The government was quick to announce a fund of £80m to retrain the workers, but that has already been reduced to £50m because £30m of that was actually for redundancy payouts. Four weeks since the plant closed people are still waiting to be told how to access the fund.

"None of that money has come through yet, it's really frustrating," says Paul Warren, who has worked at the plant for 26 years and is the multi-union chairman.

"The workers need someone to guide them through this, but that's not happening.Things don't add up at the moment, I don't understand why the government didn't help. Even if they'd just kept it [the steelworks] going for 12 months to try and find a buyer - I think people would've accepted that. If you compare the cost of doing that, to what they will have to pay in benefits and the cost of returning the plant to a green fill site, it makes no monetary sense."

Research by the Joseph Rowntree Foundation showed that a decade after coalfield areas were hit by pit closures they continued to be characterised by high unemployment, long-term sickness and poverty. It found that government initiatives had only a partial effect in transforming the areas.

This is something the people of Redcar have seen for themselves and it makes them even more fearful for their own futures. Anna Maven is a teaching assistant in an ex-mining village in Sunderland. Her husband, Paul, worked at the Redcar steelworkers for four years.

"The community where I work was totally destroyed [by the pit closures], you see families with three or four generations unemployed. Before, they would have been working in the mines and spending their money in the local pubs and shops. There aren't any shops or pubs in these places anymore, there's nothing," Mavern, who writes a blog about her family's experience, says.

"I can only imagine what the impact will be in Redcar. It all happened so quickly, Paul received less than one month's salary as a redundancy payout and that's got to last us. They talk about 1,700 people losing their jobs but there will be far more than that affected by this."
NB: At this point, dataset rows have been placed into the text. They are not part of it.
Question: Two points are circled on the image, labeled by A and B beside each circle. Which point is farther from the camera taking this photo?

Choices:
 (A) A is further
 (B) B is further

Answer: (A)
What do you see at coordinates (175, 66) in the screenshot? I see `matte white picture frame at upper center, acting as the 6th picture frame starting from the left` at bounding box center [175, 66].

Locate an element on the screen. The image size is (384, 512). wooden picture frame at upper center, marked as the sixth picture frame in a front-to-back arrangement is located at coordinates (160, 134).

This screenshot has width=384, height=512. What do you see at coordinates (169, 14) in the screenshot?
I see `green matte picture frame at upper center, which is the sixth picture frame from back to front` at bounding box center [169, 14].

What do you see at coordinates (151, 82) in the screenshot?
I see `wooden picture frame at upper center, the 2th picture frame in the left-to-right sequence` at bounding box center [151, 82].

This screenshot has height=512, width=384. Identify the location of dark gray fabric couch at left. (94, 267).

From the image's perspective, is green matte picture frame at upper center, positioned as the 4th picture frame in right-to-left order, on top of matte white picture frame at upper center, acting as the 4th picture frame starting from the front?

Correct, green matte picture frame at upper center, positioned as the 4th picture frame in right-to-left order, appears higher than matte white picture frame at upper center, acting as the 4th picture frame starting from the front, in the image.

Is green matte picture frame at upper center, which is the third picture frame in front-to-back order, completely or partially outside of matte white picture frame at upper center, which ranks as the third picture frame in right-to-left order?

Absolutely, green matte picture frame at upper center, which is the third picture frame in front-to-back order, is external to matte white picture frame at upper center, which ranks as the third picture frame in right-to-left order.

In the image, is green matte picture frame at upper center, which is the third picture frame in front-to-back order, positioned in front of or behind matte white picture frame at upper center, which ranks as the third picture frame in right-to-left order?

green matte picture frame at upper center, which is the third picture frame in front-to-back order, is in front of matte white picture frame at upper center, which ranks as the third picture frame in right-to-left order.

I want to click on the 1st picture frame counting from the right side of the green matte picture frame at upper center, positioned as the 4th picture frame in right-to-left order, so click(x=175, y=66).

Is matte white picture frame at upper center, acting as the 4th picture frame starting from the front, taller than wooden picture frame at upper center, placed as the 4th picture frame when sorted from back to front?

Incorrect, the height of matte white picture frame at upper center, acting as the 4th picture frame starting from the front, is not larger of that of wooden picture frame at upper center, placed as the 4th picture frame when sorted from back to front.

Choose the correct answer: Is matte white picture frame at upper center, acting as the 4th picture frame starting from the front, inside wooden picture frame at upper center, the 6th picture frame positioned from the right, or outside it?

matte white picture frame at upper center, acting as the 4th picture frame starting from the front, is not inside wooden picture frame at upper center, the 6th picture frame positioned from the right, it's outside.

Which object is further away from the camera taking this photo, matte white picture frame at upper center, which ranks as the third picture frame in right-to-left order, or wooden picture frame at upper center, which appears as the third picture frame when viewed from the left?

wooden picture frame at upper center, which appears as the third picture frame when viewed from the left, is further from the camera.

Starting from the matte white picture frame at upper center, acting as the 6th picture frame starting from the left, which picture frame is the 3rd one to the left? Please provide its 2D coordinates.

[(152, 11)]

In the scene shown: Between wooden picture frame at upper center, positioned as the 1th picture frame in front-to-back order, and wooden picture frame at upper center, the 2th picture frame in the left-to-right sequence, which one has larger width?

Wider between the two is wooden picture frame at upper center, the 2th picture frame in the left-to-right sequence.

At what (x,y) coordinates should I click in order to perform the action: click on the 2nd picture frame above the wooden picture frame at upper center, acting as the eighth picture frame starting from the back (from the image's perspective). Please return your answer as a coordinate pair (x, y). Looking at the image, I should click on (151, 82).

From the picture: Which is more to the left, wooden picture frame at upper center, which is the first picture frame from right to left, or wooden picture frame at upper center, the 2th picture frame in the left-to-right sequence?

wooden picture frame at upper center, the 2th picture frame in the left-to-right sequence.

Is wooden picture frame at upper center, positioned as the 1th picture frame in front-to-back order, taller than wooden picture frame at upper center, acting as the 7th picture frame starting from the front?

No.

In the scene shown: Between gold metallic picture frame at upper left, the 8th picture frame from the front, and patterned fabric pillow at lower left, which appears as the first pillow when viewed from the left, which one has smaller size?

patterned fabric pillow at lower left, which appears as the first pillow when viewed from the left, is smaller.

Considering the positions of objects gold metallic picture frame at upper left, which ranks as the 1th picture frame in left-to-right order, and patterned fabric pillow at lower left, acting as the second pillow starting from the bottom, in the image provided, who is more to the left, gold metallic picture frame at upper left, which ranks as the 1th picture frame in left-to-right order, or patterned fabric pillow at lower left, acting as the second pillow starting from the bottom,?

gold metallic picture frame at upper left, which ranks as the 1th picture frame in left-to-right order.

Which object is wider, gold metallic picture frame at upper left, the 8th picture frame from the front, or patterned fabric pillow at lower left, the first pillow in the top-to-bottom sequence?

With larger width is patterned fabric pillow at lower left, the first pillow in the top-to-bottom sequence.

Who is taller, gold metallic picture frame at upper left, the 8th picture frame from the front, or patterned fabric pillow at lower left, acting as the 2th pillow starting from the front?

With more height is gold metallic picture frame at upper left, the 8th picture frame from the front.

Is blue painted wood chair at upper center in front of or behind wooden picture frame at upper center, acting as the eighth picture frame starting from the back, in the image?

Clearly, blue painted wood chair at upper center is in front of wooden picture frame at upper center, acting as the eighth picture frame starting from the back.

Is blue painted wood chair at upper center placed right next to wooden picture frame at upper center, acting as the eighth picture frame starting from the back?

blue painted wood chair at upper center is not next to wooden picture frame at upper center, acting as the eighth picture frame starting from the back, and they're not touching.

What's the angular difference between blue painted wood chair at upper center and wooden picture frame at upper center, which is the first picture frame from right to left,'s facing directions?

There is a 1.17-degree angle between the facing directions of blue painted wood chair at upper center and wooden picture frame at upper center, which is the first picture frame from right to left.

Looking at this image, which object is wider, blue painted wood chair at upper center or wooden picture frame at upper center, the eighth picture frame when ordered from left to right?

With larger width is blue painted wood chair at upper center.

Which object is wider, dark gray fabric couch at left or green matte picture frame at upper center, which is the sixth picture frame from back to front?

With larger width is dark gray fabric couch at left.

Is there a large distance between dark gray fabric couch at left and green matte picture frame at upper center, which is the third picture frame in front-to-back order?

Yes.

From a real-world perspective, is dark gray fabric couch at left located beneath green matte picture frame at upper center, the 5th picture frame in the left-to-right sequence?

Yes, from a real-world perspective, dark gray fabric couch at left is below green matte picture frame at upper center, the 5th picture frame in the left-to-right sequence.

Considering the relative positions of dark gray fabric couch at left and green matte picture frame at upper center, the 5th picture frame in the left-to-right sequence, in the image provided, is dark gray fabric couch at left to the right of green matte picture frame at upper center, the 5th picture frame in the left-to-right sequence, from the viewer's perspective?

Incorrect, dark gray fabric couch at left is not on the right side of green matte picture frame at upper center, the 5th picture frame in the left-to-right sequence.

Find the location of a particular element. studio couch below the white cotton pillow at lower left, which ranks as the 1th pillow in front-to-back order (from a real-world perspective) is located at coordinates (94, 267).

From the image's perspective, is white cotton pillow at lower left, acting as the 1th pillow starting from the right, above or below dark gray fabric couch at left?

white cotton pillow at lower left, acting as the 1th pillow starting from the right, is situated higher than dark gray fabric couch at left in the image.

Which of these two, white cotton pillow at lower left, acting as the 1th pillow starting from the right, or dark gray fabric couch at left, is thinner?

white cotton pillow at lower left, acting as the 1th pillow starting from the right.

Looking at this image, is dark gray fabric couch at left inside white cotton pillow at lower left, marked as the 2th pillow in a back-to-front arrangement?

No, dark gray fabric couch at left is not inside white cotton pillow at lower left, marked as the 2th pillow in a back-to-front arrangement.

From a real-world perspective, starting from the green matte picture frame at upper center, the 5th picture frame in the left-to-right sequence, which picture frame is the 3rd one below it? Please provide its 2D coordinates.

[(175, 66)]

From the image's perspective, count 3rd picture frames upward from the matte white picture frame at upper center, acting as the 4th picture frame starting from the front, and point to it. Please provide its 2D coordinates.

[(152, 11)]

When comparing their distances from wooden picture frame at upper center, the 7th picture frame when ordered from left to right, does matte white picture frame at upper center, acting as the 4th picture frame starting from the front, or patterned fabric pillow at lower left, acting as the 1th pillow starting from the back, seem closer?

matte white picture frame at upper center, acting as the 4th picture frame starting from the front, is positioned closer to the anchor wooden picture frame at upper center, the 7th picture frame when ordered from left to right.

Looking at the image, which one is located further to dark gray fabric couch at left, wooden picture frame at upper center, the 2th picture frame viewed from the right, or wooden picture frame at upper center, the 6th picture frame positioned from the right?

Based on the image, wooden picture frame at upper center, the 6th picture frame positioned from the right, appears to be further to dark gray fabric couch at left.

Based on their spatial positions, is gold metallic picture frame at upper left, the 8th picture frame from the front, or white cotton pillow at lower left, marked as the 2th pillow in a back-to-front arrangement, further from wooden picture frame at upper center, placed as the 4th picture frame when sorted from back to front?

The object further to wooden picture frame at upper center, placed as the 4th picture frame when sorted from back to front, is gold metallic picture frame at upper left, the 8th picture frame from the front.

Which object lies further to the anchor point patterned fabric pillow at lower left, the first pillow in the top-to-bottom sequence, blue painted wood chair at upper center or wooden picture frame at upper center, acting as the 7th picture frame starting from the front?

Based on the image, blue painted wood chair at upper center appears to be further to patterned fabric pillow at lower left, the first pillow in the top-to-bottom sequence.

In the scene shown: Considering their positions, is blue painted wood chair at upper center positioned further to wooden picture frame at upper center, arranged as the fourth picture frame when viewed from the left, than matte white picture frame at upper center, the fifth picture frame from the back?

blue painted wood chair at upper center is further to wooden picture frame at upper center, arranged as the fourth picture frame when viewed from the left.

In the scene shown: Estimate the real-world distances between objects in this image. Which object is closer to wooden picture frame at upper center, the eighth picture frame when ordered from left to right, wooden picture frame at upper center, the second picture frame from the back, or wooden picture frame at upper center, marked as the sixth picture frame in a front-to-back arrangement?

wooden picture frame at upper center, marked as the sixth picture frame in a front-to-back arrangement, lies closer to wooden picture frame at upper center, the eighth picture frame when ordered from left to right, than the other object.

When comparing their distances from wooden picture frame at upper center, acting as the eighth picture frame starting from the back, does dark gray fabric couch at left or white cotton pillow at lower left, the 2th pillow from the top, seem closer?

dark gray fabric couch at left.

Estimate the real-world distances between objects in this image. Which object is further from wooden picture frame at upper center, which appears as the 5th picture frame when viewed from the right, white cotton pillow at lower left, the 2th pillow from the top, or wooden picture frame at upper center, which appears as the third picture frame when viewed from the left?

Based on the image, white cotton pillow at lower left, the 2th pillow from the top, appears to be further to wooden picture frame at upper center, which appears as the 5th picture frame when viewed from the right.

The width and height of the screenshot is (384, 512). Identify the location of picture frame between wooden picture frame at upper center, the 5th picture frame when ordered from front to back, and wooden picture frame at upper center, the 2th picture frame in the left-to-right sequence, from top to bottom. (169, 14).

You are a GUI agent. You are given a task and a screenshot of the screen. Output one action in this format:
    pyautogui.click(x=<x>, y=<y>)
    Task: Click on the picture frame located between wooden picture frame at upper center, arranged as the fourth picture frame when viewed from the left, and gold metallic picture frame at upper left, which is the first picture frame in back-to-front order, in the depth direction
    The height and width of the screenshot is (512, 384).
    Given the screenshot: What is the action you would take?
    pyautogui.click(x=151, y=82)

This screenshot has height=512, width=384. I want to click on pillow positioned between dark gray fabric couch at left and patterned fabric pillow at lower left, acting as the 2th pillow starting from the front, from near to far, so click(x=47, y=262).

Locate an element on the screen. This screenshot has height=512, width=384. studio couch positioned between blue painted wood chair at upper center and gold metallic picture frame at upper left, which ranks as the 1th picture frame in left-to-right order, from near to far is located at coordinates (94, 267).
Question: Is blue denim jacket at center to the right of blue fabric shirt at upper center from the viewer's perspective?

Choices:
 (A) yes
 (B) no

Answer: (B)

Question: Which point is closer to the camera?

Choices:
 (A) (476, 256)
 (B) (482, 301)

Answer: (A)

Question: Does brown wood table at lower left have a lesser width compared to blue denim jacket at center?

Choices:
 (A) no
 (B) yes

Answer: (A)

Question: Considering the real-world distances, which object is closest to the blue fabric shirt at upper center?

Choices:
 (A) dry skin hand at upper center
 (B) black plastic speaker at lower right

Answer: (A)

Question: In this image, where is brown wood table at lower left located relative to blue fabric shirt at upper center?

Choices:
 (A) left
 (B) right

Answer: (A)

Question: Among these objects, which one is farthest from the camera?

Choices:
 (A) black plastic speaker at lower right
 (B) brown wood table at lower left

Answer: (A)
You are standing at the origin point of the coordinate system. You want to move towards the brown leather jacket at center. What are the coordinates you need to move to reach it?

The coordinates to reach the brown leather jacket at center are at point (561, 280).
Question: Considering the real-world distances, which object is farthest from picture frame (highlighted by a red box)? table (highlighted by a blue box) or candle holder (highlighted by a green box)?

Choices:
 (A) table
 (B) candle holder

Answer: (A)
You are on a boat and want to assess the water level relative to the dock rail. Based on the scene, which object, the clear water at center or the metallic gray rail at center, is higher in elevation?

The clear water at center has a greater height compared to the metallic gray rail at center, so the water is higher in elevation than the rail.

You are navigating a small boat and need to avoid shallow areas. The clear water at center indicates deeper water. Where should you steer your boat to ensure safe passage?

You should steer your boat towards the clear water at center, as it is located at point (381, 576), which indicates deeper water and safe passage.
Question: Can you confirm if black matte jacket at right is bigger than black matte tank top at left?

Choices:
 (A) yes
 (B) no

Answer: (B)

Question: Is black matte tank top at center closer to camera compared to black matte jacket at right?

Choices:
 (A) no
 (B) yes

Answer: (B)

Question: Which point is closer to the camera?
Everyone here wants to know why the government didn't step in earlier, they point to the European governments that have taken action to support their steel industries and ask why ours couldn't do the same. Some wonder if the plant was allowed to go under because it's in the north-east and not in a Tory heartland. Others believe it was simply down to incompetence.

This week, steelworkers from across the country travelled to the House of Commons to meet with MPs before an opposition day debate on the future of the steel industry. They arrived in London with the hope they could urge the government to take action to prevent further job losses. Whether that will happen remains to be seen.

As for the people of Redcar, it's clear that the collapse of the steelworks is more than just a loss of jobs, it's a hammer blow to the whole community. And one which many fear is going to take years to recover from.